The growth of the black middle class is unequivocally good, but what about all the horrendous statistics on black unemployment, incarceration, drop-out rates, and teen pregnancy? Are they not accurate? Well, they are certainly inaccurate when applied to the Mainstream of African-Americans whose current situation and future prospects are much better. Unfortunately they are also inaccurate when applied to the roughly 25% of blacks whom Robinson calls the Abandoned. For them, the statistical percentages are much worse. Robinson describes this group as having "less hope of escaping poverty and dysfunction than at any time since Reconstruction's crushing end (in 1877)."
The Abandoned live in neighborhoods that were once economically, though not racially, diverse. In recent times, such neighborhoods were hit by the double misfortune of middle-class out-migration and the loss of working-class jobs that permitted a single (male) breadwinner to support an intact family. Their loss undermined the family structure, turning single-parenthood from the exception to the norm. Lack of economic class diversity was exacerbated as the neighborhoods became magnets for other poor blacks, either dispersed from large public housing projects or unable to afford rents in their gentrifying neighborhoods. Capping it all is racial segregation. As Robinson writes, "All else being equal, we should expect to find poor black, white, and Hispanic people living together. But this simply does not happen." Much research has shown that once the black population of a neighborhood—regardless of its location or income level—reaches about 20-25%, that neighborhood quickly becomes all or nearly all black. There are exceptions, of course, but in once-poor areas the exceptions only occur through the massive input of both private and public resources that produce gentrification.
In the latter part of the 20th Century "the crisis of the cities" was a topic of political concern and even some action. Today, the Abandoned are truly that. They live in their own isolated worlds, commit violent crimes mostly against each other, and raise children whose early development is so meager that they enter kindergarten already far behind their middle-class peers.

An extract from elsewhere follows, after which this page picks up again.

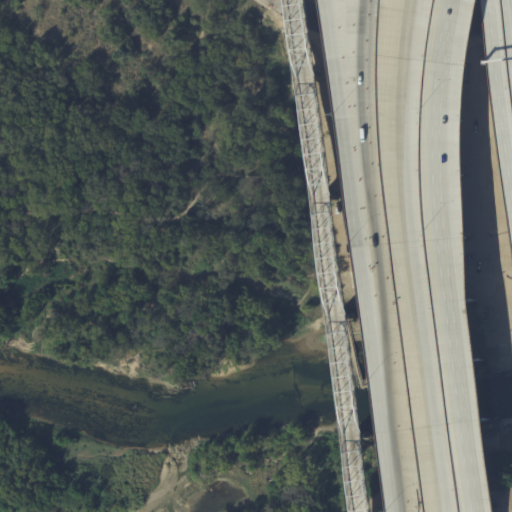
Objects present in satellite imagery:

Robinson offers no solutions to these problems, and it's hard to fault him since they are so challenging. But at least he faces them squarely. In this he differs from a study recently issued by the Children's Defense Fund called "The State of Black Children and Families." We can sense trouble in the title itself, which implies a homogenous Black America. The study makes some very interesting points, particularly the hopefulness of a high percentage of young African Americans, which probably reflects the fact that most of them are children of the Mainstream middle class. Coincidentally, the study ends with a section called "The Splintering of Black America." Unlike Robinson, the study deplores the breakdown of a united black community. Its authors issue a clarion call: "We must commit to working together across class lines to heal and repair our communities and our families that live and raise children in them…. Essential to making progress… is the emergences of a new coordinated Black movement that promotes justice for all Black Americans…"

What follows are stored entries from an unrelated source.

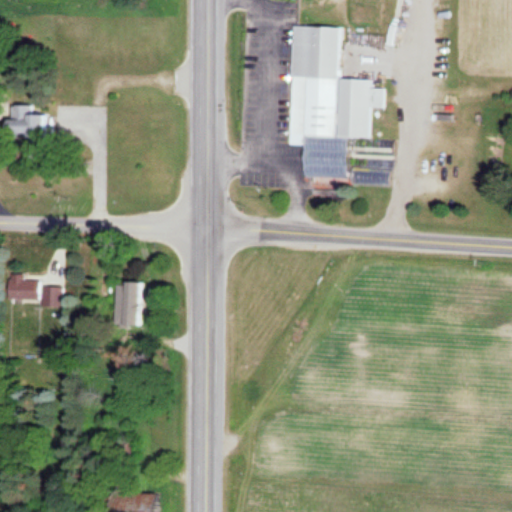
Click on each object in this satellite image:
building: (328, 106)
building: (28, 125)
road: (104, 227)
road: (360, 238)
road: (207, 255)
building: (24, 288)
building: (53, 296)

But this is looking backward. Black Americans are splintering just like Irish-Americans, Italian-Americans and every other ethnic group did before them. The problems afflicting the Abandoned are not the responsibility of one particular group of Americans just because they have skin color and ancestry in common. All Americans are responsible for addressing these problems, and only when we all begin to realize it will solutions become possible.